Which, come to think of it, is "Atama no Mamoru."

 

Neat.

 

So. Luna, Usagi's cat (Neko no Usagi!) was frequently thrown at Mamoru's head. This was because Mamoru was from the NEGAV... Dark Kingdom. Well, he wasn't really, but he was brought there to be a sex slave for...

 

I'm getting obscure now, aren't I? But also vulgar, so you probably didn't notice the obscurity.

 

So anyway, Mamoru-- wait, dammit, he should be Endymion, right? ENDYMION! Endymion. Go back and replace all (well, most) instances of "Mamoru" with "Endymion." Now keep reading.

 

ENDYMION!!! was part of the DARK KINGDOM!!! because he'd been kidnaped in a big red soap bubble.
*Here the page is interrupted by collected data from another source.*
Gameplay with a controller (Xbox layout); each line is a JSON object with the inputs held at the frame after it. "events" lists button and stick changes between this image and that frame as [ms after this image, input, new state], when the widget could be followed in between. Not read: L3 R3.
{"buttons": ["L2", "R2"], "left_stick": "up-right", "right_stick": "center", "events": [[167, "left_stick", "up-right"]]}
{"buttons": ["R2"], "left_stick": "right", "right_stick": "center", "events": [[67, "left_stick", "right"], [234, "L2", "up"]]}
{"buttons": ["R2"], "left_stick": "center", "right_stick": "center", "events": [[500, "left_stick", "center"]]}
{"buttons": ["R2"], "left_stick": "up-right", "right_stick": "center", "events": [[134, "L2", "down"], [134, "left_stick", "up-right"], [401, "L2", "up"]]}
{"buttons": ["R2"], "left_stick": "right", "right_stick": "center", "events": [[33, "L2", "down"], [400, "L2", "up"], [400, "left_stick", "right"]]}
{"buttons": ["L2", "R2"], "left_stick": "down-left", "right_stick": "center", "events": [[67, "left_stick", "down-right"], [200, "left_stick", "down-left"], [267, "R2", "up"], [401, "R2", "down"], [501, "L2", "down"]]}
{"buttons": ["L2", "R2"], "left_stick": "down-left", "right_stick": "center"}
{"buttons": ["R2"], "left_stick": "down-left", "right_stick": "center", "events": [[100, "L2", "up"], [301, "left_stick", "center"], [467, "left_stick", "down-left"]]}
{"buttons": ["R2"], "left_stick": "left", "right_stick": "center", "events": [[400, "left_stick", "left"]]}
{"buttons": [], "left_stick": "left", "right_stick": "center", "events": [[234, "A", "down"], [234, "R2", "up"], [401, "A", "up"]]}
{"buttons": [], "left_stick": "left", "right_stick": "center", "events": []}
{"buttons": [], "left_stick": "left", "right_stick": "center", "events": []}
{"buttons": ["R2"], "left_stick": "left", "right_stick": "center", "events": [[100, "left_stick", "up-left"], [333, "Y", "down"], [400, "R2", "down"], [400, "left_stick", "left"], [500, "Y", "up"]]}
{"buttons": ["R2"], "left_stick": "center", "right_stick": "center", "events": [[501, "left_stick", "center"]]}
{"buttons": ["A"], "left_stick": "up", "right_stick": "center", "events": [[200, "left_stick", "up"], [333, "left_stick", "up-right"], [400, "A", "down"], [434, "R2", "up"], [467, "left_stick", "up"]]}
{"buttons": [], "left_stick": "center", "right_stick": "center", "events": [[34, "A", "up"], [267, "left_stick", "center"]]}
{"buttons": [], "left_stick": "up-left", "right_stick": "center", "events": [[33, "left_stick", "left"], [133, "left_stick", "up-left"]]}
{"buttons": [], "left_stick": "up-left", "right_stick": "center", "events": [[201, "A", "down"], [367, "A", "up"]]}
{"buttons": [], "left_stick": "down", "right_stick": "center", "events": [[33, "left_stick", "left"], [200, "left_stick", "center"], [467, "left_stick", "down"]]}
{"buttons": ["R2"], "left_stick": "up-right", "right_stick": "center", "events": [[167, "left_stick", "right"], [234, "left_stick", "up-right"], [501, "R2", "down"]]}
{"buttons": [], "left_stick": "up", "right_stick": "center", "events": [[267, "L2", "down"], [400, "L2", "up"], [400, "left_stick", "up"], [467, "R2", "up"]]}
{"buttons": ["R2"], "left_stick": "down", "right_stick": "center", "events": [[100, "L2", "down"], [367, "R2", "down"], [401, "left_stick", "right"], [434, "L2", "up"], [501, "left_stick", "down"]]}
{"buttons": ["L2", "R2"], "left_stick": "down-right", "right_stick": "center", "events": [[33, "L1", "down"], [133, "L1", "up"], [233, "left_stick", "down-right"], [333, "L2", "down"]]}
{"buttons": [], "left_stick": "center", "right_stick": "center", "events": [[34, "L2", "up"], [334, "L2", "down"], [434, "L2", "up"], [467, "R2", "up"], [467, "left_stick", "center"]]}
That's not obscure because I explained it. Kind of. Forget that sentence and read on.

 

Endymion was no longer in the soap bubble, although he was still in the Dark Kingdom. He was also in--

 

Uh, hold on a second there... forget that sentence, it's icky.

 

Endymion was... evil. Yeah, evil. So Usagi threw her cat Luna at his head, while he was not OTHERWISE OCCUPIED HEAVY INNUENDO HERE but nothing like that OTHER sentence up there!!!!

 

Have I gotten obscure?

 

The person who had CAPTURED Endymion for this SHOCKING!! purpose was named QUEEN BERYL!!! Which is actually "Beriru," unless you're a STUPID AMERICAN!!!

 

Or a supporter of Canadian cereal.

 

So Beryl... and... Usagi... and... M-- Endymion.. they... uhhhh... theyyyyy...

 

They ate Ura. For... lunch. With sauce.

 

SHIT! I can't write that! It's horrible! DELETE THAT SENTENCE!!!!

 

They... they, they, they. Endymion and... Luna... sang... karaoke. So Queen Beryl threw Usagi at... at... Kunzite's head.

 

(It's not obscure just because I said "Kunzite," is it?)

 

Kunzite, by the way, was not Malachite. He didn't even like cereal.

 

Moving on...

 

Stuff happened. Lots of stuff. TONS OF STUFF!!! Interesting, intriguing stuff. Unfortunately I can't be bothered with it just now, because.. the East and South winds were diving over the fine ocean shores towards the whistling Trojan's eyes.

 

And... Usagi was still a girl... and she and Mamoru... lived happily ever after.

 

So did everyone else too, just for the hell of it.

 

Except Serena, the Negaverse, and Canadian cereal.

 

THE END!!!

 


Ura's the funky cat-armor thing from El Hazard. She has the neatest, squishiest voice in the world. "Makoto? Daijobu?"